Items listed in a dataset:

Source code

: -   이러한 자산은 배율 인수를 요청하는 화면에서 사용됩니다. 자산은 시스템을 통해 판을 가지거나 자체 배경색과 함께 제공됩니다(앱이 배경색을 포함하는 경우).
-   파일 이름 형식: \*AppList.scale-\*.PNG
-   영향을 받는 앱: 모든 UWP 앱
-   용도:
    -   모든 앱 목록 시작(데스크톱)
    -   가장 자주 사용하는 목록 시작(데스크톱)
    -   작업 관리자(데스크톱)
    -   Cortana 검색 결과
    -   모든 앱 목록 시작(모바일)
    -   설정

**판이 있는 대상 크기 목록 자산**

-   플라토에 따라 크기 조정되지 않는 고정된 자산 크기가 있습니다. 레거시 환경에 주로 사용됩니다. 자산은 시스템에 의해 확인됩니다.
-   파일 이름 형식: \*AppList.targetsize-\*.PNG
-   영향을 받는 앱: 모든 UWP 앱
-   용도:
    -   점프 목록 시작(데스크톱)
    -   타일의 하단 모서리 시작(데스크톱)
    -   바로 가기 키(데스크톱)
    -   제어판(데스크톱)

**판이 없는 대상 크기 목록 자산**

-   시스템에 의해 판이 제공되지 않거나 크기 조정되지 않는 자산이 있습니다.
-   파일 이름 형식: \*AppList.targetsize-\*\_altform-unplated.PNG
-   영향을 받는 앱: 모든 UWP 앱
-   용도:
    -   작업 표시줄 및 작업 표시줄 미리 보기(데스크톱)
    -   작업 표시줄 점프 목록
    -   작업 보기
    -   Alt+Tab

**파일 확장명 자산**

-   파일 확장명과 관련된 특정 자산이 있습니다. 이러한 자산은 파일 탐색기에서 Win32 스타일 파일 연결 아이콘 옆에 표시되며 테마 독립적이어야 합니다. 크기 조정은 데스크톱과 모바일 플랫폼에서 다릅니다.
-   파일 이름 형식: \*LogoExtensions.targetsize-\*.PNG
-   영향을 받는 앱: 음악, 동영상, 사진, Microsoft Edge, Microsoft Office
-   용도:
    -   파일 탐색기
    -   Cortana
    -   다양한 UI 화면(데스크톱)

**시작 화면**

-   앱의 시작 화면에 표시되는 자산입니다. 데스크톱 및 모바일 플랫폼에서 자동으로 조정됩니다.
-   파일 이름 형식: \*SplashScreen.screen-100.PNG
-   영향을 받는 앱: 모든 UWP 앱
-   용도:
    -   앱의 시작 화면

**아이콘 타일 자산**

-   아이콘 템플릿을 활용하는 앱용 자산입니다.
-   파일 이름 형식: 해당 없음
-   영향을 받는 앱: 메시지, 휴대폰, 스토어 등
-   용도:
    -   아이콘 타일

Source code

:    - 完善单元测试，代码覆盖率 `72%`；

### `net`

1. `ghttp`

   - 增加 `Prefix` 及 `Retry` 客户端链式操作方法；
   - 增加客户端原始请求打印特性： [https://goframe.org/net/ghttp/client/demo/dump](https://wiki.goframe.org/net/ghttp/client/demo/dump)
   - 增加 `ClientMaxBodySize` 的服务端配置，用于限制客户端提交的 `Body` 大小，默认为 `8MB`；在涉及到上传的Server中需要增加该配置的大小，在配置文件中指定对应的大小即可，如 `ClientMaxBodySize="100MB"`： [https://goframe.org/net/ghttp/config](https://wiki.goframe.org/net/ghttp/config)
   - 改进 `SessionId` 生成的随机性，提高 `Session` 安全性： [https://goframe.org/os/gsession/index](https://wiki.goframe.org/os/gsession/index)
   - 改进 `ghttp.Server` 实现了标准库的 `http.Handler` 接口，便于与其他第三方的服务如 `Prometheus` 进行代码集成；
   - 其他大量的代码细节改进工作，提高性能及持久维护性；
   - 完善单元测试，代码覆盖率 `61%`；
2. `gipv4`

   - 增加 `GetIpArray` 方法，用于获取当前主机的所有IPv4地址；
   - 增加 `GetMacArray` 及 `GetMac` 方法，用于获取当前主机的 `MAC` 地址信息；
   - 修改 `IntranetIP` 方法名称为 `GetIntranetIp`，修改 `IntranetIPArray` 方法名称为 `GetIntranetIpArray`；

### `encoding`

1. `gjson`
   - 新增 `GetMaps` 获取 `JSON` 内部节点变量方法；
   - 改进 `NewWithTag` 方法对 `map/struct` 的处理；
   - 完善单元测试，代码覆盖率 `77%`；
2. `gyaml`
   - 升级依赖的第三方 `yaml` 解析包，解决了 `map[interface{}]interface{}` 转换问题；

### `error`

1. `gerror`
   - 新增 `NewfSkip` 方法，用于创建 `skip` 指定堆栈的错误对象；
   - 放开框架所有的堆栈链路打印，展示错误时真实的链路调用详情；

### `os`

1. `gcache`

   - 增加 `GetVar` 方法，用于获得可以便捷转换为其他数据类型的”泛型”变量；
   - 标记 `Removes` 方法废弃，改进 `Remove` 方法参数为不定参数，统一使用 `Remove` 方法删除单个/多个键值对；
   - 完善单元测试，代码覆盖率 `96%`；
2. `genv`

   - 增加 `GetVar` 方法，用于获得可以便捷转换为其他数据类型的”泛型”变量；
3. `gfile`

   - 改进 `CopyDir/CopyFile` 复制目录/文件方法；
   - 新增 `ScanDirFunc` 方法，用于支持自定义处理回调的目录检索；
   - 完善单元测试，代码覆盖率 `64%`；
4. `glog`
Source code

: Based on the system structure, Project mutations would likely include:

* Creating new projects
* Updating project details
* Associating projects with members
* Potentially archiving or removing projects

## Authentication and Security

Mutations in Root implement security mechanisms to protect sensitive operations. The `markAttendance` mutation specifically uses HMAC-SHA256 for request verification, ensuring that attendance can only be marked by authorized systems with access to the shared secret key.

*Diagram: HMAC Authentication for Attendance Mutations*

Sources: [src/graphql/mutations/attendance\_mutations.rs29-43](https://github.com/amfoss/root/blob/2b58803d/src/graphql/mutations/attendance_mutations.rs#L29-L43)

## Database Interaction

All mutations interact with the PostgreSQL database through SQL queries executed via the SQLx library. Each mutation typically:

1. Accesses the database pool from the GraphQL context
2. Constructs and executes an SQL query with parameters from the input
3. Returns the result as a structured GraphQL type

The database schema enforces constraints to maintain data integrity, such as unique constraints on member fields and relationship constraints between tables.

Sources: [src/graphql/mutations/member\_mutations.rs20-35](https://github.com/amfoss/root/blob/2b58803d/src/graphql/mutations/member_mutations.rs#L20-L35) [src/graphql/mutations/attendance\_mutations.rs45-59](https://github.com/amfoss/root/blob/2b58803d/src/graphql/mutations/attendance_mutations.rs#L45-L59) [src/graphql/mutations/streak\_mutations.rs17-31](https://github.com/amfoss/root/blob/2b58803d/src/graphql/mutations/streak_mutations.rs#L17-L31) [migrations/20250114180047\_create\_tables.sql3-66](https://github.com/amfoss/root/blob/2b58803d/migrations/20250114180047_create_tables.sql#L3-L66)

=== TASK GOAL ===
Reproduce the records above in full, without altering a single character.

=== EXERCISE RESULT ===
Source code

: -   이러한 자산은 배율 인수를 요청하는 화면에서 사용됩니다. 자산은 시스템을 통해 판을 가지거나 자체 배경색과 함께 제공됩니다(앱이 배경색을 포함하는 경우).
-   파일 이름 형식: \*AppList.scale-\*.PNG
-   영향을 받는 앱: 모든 UWP 앱
-   용도:
    -   모든 앱 목록 시작(데스크톱)
    -   가장 자주 사용하는 목록 시작(데스크톱)
    -   작업 관리자(데스크톱)
    -   Cortana 검색 결과
    -   모든 앱 목록 시작(모바일)
    -   설정

**판이 있는 대상 크기 목록 자산**

-   플라토에 따라 크기 조정되지 않는 고정된 자산 크기가 있습니다. 레거시 환경에 주로 사용됩니다. 자산은 시스템에 의해 확인됩니다.
-   파일 이름 형식: \*AppList.targetsize-\*.PNG
-   영향을 받는 앱: 모든 UWP 앱
-   용도:
    -   점프 목록 시작(데스크톱)
    -   타일의 하단 모서리 시작(데스크톱)
    -   바로 가기 키(데스크톱)
    -   제어판(데스크톱)

**판이 없는 대상 크기 목록 자산**

-   시스템에 의해 판이 제공되지 않거나 크기 조정되지 않는 자산이 있습니다.
-   파일 이름 형식: \*AppList.targetsize-\*\_altform-unplated.PNG
-   영향을 받는 앱: 모든 UWP 앱
-   용도:
    -   작업 표시줄 및 작업 표시줄 미리 보기(데스크톱)
    -   작업 표시줄 점프 목록
    -   작업 보기
    -   Alt+Tab

**파일 확장명 자산**

-   파일 확장명과 관련된 특정 자산이 있습니다. 이러한 자산은 파일 탐색기에서 Win32 스타일 파일 연결 아이콘 옆에 표시되며 테마 독립적이어야 합니다. 크기 조정은 데스크톱과 모바일 플랫폼에서 다릅니다.
-   파일 이름 형식: \*LogoExtensions.targetsize-\*.PNG
-   영향을 받는 앱: 음악, 동영상, 사진, Microsoft Edge, Microsoft Office
-   용도:
    -   파일 탐색기
    -   Cortana
    -   다양한 UI 화면(데스크톱)

**시작 화면**

-   앱의 시작 화면에 표시되는 자산입니다. 데스크톱 및 모바일 플랫폼에서 자동으로 조정됩니다.
-   파일 이름 형식: \*SplashScreen.screen-100.PNG
-   영향을 받는 앱: 모든 UWP 앱
-   용도:
    -   앱의 시작 화면

**아이콘 타일 자산**

-   아이콘 템플릿을 활용하는 앱용 자산입니다.
-   파일 이름 형식: 해당 없음
-   영향을 받는 앱: 메시지, 휴대폰, 스토어 등
-   용도:
    -   아이콘 타일

Source code

:    - 完善单元测试，代码覆盖率 `72%`；

### `net`

1. `ghttp`

   - 增加 `Prefix` 及 `Retry` 客户端链式操作方法；
   - 增加客户端原始请求打印特性： [https://goframe.org/net/ghttp/client/demo/dump](https://wiki.goframe.org/net/ghttp/client/demo/dump)
   - 增加 `ClientMaxBodySize` 的服务端配置，用于限制客户端提交的 `Body` 大小，默认为 `8MB`；在涉及到上传的Server中需要增加该配置的大小，在配置文件中指定对应的大小即可，如 `ClientMaxBodySize="100MB"`： [https://goframe.org/net/ghttp/config](https://wiki.goframe.org/net/ghttp/config)
   - 改进 `SessionId` 生成的随机性，提高 `Session` 安全性： [https://goframe.org/os/gsession/index](https://wiki.goframe.org/os/gsession/index)
   - 改进 `ghttp.Server` 实现了标准库的 `http.Handler` 接口，便于与其他第三方的服务如 `Prometheus` 进行代码集成；
   - 其他大量的代码细节改进工作，提高性能及持久维护性；
   - 完善单元测试，代码覆盖率 `61%`；
2. `gipv4`

   - 增加 `GetIpArray` 方法，用于获取当前主机的所有IPv4地址；
   - 增加 `GetMacArray` 及 `GetMac` 方法，用于获取当前主机的 `MAC` 地址信息；
   - 修改 `IntranetIP` 方法名称为 `GetIntranetIp`，修改 `IntranetIPArray` 方法名称为 `GetIntranetIpArray`；

### `encoding`

1. `gjson`
   - 新增 `GetMaps` 获取 `JSON` 内部节点变量方法；
   - 改进 `NewWithTag` 方法对 `map/struct` 的处理；
   - 完善单元测试，代码覆盖率 `77%`；
2. `gyaml`
   - 升级依赖的第三方 `yaml` 解析包，解决了 `map[interface{}]interface{}` 转换问题；

### `error`

1. `gerror`
   - 新增 `NewfSkip` 方法，用于创建 `skip` 指定堆栈的错误对象；
   - 放开框架所有的堆栈链路打印，展示错误时真实的链路调用详情；

### `os`

1. `gcache`

   - 增加 `GetVar` 方法，用于获得可以便捷转换为其他数据类型的”泛型”变量；
   - 标记 `Removes` 方法废弃，改进 `Remove` 方法参数为不定参数，统一使用 `Remove` 方法删除单个/多个键值对；
   - 完善单元测试，代码覆盖率 `96%`；
2. `genv`

   - 增加 `GetVar` 方法，用于获得可以便捷转换为其他数据类型的”泛型”变量；
3. `gfile`

   - 改进 `CopyDir/CopyFile` 复制目录/文件方法；
   - 新增 `ScanDirFunc` 方法，用于支持自定义处理回调的目录检索；
   - 完善单元测试，代码覆盖率 `64%`；
4. `glog`
Source code

: Based on the system structure, Project mutations would likely include:

* Creating new projects
* Updating project details
* Associating projects with members
* Potentially archiving or removing projects

## Authentication and Security

Mutations in Root implement security mechanisms to protect sensitive operations. The `markAttendance` mutation specifically uses HMAC-SHA256 for request verification, ensuring that attendance can only be marked by authorized systems with access to the shared secret key.

*Diagram: HMAC Authentication for Attendance Mutations*

Sources: [src/graphql/mutations/attendance\_mutations.rs29-43](https://github.com/amfoss/root/blob/2b58803d/src/graphql/mutations/attendance_mutations.rs#L29-L43)

## Database Interaction

All mutations interact with the PostgreSQL database through SQL queries executed via the SQLx library. Each mutation typically:

1. Accesses the database pool from the GraphQL context
2. Constructs and executes an SQL query with parameters from the input
3. Returns the result as a structured GraphQL type

The database schema enforces constraints to maintain data integrity, such as unique constraints on member fields and relationship constraints between tables.

Sources: [src/graphql/mutations/member\_mutations.rs20-35](https://github.com/amfoss/root/blob/2b58803d/src/graphql/mutations/member_mutations.rs#L20-L35) [src/graphql/mutations/attendance\_mutations.rs45-59](https://github.com/amfoss/root/blob/2b58803d/src/graphql/mutations/attendance_mutations.rs#L45-L59) [src/graphql/mutations/streak\_mutations.rs17-31](https://github.com/amfoss/root/blob/2b58803d/src/graphql/mutations/streak_mutations.rs#L17-L31) [migrations/20250114180047\_create\_tables.sql3-66](https://github.com/amfoss/root/blob/2b58803d/migrations/20250114180047_create_tables.sql#L3-L66)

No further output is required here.